President of the Court of Appeal of Sri Lanka
- In office 24 June 2011 – 23 January 2014
- Appointed by: Mahinda Rajapaksa

Judge of the Court of Appeal of Sri Lanka
- In office 30 June 2004 – 23 January 2014
- Appointed by: Chandrika Kumaratunga

Personal details
- Died: 23 January 2014 (aged 60) Colombo, Sri Lanka
- Alma mater: Manipay Hindu College Colombo Hindu College University of the West Indies
- Profession: Lawyer
- Ethnicity: Sri Lankan Tamil

= S. Sriskandarajah =

Justice Sundaram Sriskandarajah (சுந்தரம் சிறீஸ்கந்தராஜா, c. 1953 – 23 January 2014) was a leading Sri Lankan Tamil lawyer and judge.

==Early life==
Sriskandarajah was educated at Manipay Hindu College and Colombo Hindu College. He received a Master of Laws degree from the University of the West Indies, Barbados.

==Career==
Sriskandarajah became an attorney at law of the Supreme Court of Sri Lanka on 9 September 1979. He joined the Attorney-General's Department in 1981 as a State Counsel. He was promoted to the Senior State Counsel rank in 1995.

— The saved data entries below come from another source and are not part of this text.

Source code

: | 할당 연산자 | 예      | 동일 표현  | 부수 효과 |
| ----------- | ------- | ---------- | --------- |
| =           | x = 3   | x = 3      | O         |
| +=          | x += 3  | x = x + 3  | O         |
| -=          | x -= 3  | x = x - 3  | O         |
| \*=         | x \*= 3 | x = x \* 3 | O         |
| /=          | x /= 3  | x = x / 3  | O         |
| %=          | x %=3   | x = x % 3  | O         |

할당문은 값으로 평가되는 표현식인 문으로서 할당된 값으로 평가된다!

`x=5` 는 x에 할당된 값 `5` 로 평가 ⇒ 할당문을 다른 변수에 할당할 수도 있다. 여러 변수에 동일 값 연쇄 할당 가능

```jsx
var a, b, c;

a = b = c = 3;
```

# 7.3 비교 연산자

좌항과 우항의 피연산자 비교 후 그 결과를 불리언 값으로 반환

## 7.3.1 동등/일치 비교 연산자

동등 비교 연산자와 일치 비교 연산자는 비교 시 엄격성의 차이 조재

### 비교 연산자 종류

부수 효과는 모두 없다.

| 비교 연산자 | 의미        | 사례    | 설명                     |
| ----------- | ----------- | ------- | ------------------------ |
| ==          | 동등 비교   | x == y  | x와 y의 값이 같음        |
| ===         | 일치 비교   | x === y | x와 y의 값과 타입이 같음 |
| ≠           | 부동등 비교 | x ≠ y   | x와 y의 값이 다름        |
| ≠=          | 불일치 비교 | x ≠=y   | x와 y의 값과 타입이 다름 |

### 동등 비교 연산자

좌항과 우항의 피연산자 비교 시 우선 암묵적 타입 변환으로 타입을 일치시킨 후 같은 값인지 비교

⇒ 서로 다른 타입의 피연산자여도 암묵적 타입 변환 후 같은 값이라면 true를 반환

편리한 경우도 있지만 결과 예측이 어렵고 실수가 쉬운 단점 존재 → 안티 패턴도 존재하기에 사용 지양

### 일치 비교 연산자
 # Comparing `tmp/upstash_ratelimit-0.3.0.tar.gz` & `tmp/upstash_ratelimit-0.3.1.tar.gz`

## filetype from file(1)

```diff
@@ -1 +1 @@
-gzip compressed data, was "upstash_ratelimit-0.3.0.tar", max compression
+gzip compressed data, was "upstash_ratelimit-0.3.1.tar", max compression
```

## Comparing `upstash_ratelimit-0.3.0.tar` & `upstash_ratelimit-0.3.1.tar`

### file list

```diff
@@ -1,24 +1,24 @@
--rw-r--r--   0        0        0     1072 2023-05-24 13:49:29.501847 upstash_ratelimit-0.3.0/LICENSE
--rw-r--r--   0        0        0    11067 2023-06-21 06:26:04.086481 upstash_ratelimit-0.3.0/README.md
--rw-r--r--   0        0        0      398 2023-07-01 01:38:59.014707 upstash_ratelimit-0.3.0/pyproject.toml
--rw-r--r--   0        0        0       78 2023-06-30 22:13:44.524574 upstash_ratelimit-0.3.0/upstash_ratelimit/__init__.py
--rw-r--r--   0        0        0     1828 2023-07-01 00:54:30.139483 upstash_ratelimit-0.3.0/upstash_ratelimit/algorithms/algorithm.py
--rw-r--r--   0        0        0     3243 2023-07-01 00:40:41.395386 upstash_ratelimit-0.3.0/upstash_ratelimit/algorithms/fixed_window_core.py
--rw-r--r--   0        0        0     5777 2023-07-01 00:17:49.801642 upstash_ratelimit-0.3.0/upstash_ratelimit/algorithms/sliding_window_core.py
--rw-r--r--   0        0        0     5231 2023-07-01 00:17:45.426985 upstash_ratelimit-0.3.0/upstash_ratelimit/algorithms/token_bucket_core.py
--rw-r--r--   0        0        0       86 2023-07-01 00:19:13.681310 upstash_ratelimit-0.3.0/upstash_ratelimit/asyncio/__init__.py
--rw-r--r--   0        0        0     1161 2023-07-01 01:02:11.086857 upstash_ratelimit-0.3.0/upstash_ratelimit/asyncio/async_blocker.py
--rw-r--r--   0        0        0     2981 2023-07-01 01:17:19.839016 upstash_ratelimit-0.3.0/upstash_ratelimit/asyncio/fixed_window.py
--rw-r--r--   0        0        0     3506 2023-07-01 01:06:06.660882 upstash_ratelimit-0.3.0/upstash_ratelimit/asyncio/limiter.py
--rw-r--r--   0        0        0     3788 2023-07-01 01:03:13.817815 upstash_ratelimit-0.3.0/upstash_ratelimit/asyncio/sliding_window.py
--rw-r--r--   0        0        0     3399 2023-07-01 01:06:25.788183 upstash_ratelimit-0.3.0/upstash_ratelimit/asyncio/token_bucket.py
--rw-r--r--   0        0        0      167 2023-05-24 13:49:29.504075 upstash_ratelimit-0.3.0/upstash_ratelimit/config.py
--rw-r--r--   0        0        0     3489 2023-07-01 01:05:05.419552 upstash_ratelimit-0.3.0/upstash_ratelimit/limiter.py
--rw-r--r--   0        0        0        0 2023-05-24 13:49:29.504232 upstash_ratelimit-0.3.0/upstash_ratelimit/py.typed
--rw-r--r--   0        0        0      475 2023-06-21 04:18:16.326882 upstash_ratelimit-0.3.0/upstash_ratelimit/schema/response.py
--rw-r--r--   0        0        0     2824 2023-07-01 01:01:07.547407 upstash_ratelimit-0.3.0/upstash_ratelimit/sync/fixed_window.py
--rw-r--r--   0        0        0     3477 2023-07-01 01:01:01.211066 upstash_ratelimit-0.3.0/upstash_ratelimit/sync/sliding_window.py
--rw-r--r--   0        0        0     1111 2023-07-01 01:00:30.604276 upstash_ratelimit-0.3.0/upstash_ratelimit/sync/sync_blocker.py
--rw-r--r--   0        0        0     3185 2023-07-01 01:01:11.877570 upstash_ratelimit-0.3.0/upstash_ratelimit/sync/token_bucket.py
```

Sriskandarajah joined the judiciary in 1998 as the high court judge in Vavuniya. He also served as a high court judge in the Western Province. He was appointed to the Court of Appeal in June 2004. He became the court's president in June 2011. He was appointed as a justice of the Supreme Court of Fiji in April 2012. In January 2013 Sriskandarajah headed the Court of Appeal sitting which quashed the Parliamentary Select Committee's findings in respect of the impeachment of Chief Justice Shirani Bandaranayake. Sriskandarajah and a fellow Court of Appeal judge Anil Goonarathne subsequently received death threats. In April 2013 President Mahinda Rajapaksa appointed Rohini Marasinghe, who was the third most senior judge on the Court of Appeal, to the Supreme Court, ignoring Sriskandarajah who, as President of the Court of Appeal, should have been appointed according to tradition.

Sriskandarajah fell ill in September 2013 after returning to Sri Lanka from the Commonwealth Judges’ Conference in the UK. He died on 23 January 2014 aged 60 at a private hospital in Colombo. His funeral took place on 26 January 2014 at the General Cemetery, Borella.